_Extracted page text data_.
◆ ◆ ◆

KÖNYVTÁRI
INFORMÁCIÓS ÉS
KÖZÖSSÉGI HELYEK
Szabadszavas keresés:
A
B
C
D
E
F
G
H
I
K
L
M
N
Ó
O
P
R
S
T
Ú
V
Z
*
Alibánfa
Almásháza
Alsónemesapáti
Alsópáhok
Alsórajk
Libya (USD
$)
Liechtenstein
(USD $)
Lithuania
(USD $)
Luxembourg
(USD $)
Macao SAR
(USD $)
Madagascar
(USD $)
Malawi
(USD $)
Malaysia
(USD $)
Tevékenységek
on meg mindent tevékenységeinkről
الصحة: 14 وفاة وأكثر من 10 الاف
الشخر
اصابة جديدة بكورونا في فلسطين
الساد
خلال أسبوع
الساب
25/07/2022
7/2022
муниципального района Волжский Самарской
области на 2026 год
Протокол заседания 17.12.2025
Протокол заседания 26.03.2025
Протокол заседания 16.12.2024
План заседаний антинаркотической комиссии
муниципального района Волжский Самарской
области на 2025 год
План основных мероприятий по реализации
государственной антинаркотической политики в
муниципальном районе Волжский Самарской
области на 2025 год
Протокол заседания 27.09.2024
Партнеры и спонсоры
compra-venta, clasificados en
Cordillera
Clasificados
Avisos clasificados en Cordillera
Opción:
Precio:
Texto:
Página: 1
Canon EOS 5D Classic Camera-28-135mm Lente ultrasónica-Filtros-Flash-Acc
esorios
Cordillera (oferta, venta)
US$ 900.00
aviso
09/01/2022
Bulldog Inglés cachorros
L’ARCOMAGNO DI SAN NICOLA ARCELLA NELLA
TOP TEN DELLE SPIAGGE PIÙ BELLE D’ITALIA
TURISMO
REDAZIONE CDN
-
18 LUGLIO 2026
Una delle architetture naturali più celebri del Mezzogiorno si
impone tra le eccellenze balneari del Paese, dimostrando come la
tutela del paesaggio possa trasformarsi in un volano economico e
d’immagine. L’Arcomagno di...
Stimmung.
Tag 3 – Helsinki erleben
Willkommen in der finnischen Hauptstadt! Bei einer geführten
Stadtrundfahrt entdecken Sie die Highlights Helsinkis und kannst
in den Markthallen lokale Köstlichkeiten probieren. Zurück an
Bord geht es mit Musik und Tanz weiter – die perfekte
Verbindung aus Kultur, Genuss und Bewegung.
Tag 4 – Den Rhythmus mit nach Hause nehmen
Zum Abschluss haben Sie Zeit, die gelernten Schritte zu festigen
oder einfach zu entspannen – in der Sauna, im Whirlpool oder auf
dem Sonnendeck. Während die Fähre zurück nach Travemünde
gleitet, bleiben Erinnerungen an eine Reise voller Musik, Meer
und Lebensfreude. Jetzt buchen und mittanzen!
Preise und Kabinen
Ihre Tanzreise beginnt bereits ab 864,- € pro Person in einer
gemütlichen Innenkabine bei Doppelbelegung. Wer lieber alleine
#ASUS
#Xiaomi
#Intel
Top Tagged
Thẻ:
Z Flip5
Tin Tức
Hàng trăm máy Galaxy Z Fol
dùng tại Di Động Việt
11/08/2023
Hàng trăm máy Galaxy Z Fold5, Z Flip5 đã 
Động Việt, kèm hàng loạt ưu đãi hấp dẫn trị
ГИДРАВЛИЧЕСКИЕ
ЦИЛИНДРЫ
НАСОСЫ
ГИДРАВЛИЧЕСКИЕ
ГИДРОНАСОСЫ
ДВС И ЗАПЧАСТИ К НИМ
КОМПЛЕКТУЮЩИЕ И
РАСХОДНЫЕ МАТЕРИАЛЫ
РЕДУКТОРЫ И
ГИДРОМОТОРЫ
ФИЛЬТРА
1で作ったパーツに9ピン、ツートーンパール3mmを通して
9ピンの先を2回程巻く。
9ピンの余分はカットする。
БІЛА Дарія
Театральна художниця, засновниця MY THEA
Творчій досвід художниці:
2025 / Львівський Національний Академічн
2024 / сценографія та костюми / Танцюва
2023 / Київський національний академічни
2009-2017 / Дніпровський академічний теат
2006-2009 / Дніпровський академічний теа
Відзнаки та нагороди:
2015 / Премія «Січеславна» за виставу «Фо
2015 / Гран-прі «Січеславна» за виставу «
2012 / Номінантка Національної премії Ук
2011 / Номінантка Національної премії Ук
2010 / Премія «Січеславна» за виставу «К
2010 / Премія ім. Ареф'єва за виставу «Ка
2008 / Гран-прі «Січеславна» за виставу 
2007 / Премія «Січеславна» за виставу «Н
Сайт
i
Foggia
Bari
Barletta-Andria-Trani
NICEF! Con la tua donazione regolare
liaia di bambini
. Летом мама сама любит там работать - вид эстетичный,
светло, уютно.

◆ ◆ ◆

_YOUR ASSIGNMENT_.
How many lines of these records include the word "nach"? Only the number should be written.

_WRITTEN SOLUTION_.
2